Exact reproduction required: the lines below from the line with "Rendered at 1241 by 1754 pixels." to the line with "text [187, 1191, 1053, 1549]", both ends included, and no others.

* Materials provided *
----
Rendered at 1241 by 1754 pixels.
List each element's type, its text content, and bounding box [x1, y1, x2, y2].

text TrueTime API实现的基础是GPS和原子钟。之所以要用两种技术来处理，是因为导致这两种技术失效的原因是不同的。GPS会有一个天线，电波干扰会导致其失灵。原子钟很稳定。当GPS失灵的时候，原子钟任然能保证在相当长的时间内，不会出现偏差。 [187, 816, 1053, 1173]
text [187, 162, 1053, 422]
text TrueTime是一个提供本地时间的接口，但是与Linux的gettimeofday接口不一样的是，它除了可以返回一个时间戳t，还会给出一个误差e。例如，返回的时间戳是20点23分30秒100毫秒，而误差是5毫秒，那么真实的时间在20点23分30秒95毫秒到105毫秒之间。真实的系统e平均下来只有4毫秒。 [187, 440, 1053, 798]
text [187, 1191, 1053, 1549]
----
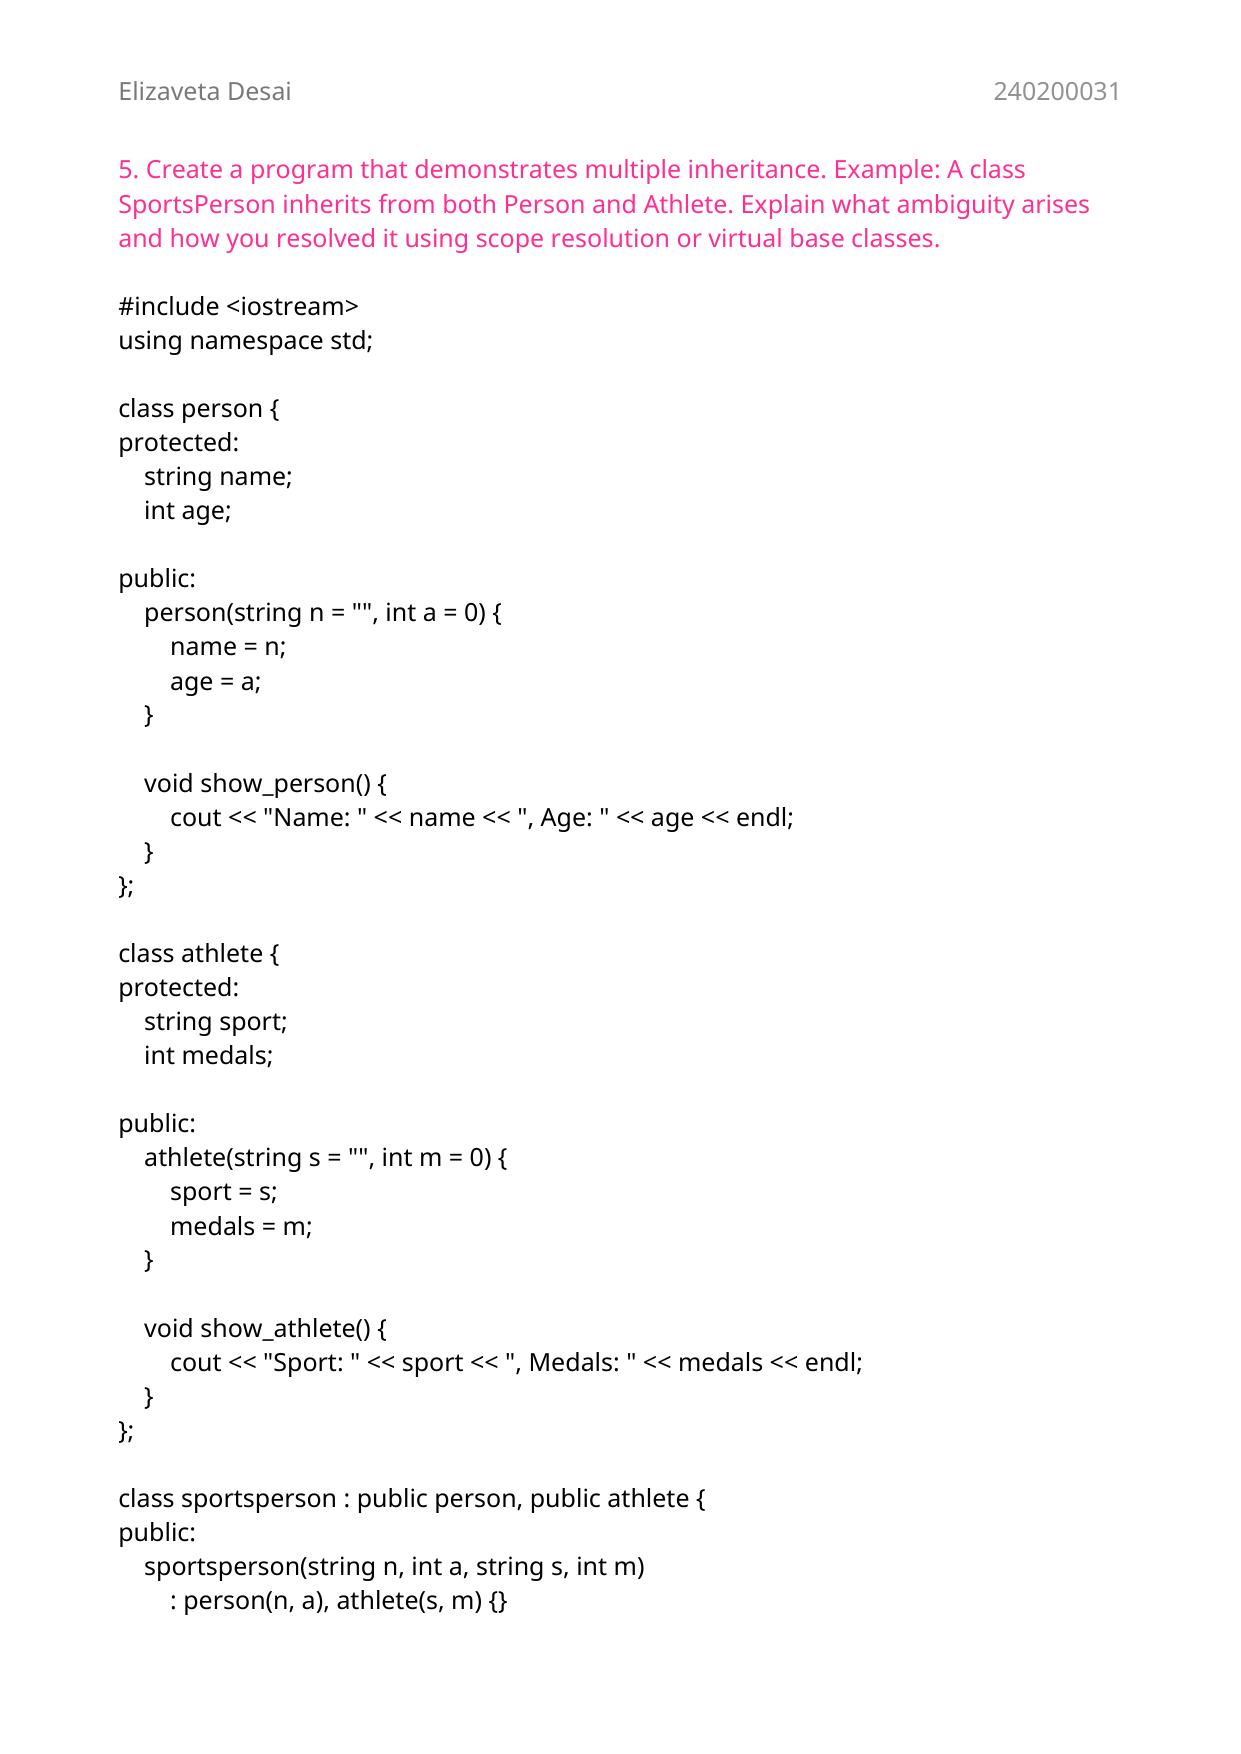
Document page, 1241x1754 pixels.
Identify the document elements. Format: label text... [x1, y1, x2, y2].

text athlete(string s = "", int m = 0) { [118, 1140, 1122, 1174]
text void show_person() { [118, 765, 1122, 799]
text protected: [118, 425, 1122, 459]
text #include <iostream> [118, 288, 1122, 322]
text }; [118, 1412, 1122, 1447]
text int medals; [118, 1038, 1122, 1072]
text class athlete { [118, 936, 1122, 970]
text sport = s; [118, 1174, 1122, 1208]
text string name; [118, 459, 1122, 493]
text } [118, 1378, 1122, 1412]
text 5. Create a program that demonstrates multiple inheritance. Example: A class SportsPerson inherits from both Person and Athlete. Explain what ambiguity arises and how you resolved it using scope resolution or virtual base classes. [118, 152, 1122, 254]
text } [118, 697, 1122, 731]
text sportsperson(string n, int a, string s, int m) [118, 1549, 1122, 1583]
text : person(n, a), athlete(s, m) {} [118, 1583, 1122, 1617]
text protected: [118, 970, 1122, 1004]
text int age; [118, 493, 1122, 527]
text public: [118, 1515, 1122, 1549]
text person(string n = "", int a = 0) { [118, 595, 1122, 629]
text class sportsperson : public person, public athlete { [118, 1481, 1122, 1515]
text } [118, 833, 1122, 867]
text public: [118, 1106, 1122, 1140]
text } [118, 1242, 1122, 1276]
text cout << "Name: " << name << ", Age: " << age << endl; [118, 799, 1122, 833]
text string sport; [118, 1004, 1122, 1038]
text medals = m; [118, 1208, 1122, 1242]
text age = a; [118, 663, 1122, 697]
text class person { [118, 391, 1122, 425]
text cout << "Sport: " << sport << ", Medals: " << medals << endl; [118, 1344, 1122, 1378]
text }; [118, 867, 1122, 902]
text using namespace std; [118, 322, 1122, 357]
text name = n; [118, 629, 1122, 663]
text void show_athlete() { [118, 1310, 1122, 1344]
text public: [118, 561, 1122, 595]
----
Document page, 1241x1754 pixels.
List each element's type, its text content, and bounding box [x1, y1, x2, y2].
----
* Exercise solution *
Rendered at 1241 by 1754 pixels.
List each element's type, its text content, and bounding box [x1, y1, x2, y2].

text TrueTime API实现的基础是GPS和原子钟。之所以要用两种技术来处理，是因为导致这两种技术失效的原因是不同的。GPS会有一个天线，电波干扰会导致其失灵。原子钟很稳定。当GPS失灵的时候，原子钟任然能保证在相当长的时间内，不会出现偏差。 [187, 816, 1053, 1173]
text [187, 162, 1053, 422]
text TrueTime是一个提供本地时间的接口，但是与Linux的gettimeofday接口不一样的是，它除了可以返回一个时间戳t，还会给出一个误差e。例如，返回的时间戳是20点23分30秒100毫秒，而误差是5毫秒，那么真实的时间在20点23分30秒95毫秒到105毫秒之间。真实的系统e平均下来只有4毫秒。 [187, 440, 1053, 798]
text [187, 1191, 1053, 1549]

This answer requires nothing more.